President Obama visited Afghanistan over the Memorial Day weekend, pledging that "our war in Afghanistan will finally come to an end." America's war in Afghanistan began with Operation Enduring Freedom on October 7, 2001, and at more than 13 and a half years is America's longest war.
The authority to wage the war was drawn from the Authorization of the Use of Military Force (AUMF) that Congress passed after the September 11, 2001, terrorist attacks. About a year later, the Bush Administration sought, and received, a second AUMF to wage a war in Iraq. Since then, however, American counterterrorism operations have been dovetailed into the 2001 AUMF not just in Afghanistan and next-door Pakistan but around the world. As Gene Healy notes here at Reason.com today, the Obama Administration does not seem all that interested in repealing, or even "refining," the AUMF like President Obama promised to do last year. It shouldn't come as a surprise.
Although the last of U.S. combat troops were pulled out of Iraq in December 2011, a bill to repeal the Iraq AUMF—which enjoys the nominal support of the Obama Administration—was only introduced in the Senate this January, and has not yet been considered by committee.
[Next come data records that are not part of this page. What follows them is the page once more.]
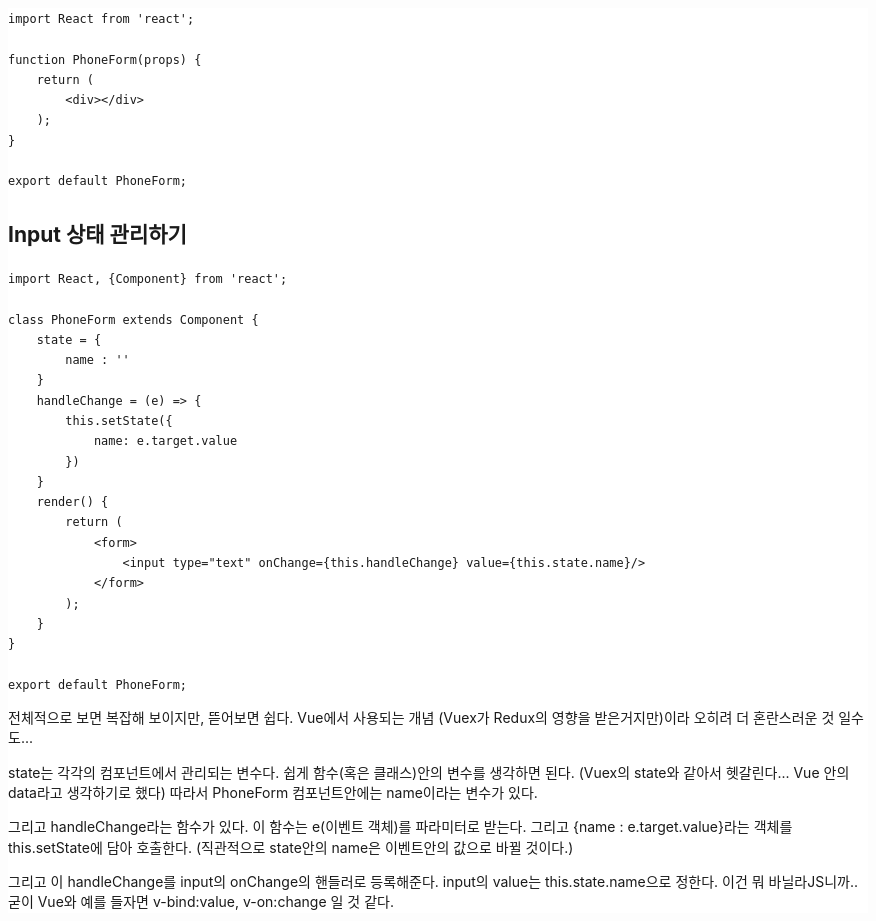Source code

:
 ```react
import React from 'react';

function PhoneForm(props) {
    return (
        <div></div>
    );
}

export default PhoneForm;
```



## Input 상태 관리하기

```react
import React, {Component} from 'react';

class PhoneForm extends Component {
    state = {
        name : ''
    }
    handleChange = (e) => {
        this.setState({
            name: e.target.value
        })
    }
    render() {
        return (
            <form>
                <input type="text" onChange={this.handleChange} value={this.state.name}/>
            </form>
        );
    }
}

export default PhoneForm;
```

전체적으로 보면 복잡해 보이지만, 뜯어보면 쉽다.
Vue에서 사용되는 개념 (Vuex가 Redux의 영향을 받은거지만)이라 오히려 더 혼란스러운 것 일수도...

state는 각각의 컴포넌트에서 관리되는 변수다.
쉽게 함수(혹은 클래스)안의 변수를 생각하면 된다.
(Vuex의 state와 같아서 헷갈린다... Vue 안의 data라고 생각하기로 했다)
따라서 PhoneForm 컴포넌트안에는 name이라는 변수가 있다.

그리고 handleChange라는 함수가 있다.
이 함수는 e(이벤트 객체)를 파라미터로 받는다.
그리고 {name : e.target.value}라는 객체를 this.setState에 담아 호출한다.
(직관적으로 state안의 name은 이벤트안의 값으로 바뀔 것이다.)

그리고 이 handleChange를 input의 onChange의 핸들러로 등록해준다.
input의 value는 this.state.name으로 정한다. 이건 뭐 바닐라JS니까..
굳이 Vue와 예를 들자면 v-bind:value, v-on:change 일 것 같다.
And just as President Obama tried to postpone the end of the Iraq war by insisting on a residual force of 10,000 troops, he is hoping to keep a U.S. military presence in Afghanistan past the end of the year, despite his declaration that the war in Afghanistan is ending.
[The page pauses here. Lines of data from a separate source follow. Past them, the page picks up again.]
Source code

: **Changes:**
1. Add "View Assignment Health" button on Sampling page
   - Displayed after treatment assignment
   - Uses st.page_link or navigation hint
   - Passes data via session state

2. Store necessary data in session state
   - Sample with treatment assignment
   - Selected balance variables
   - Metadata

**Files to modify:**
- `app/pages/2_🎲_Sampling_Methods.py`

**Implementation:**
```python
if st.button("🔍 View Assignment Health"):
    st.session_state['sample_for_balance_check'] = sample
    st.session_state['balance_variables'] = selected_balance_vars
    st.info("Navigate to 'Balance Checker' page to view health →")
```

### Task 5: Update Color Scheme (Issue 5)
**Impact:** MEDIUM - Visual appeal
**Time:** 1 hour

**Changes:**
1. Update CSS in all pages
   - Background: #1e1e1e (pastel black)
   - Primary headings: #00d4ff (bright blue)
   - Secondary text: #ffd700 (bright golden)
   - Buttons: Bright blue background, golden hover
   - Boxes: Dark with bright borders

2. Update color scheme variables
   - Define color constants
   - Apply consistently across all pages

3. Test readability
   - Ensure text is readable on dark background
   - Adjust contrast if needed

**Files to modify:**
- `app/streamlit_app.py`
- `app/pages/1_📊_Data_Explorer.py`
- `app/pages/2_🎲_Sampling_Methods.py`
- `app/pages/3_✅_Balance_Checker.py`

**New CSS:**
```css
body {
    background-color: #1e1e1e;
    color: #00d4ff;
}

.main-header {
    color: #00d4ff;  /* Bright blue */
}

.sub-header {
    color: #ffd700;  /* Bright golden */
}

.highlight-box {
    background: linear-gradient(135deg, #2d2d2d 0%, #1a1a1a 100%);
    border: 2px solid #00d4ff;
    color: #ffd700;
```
"America's commitment to the people of Afghanistan will endure," Obama said in a speech at Bagram Air Force Base. "With our strategic partnership, we'll continue to stand with Afghans as they strengthen their institutions, as they build their economy, as they improve their lives."
The president also pointed to the "bilateral security agreement," an agreement worked out in principle earlier this year that the outgoing Afghan president, Hamid Karzai, has nevertheless left up to his successor to decide to sign. Both of the candidates vying in next month's run-off say they support the agreement which, according to President Obama, would allow the U.S. to "plan for a limited military presence in Afghanistan beyond 2014."
The U.S. war in Vietnam, America's next longest conflict, didn't end until Congress passed with a veto-proof majority a law prohibiting military operations in 1973. Until then, President Nixon had insisted the war was ending under the Nixon Doctrine and "Vietnamization," wherein the U.S. would hand security responsibilities in South Vietnam to the government there, similar to what President Obama envisions for Afghanistan after 2014.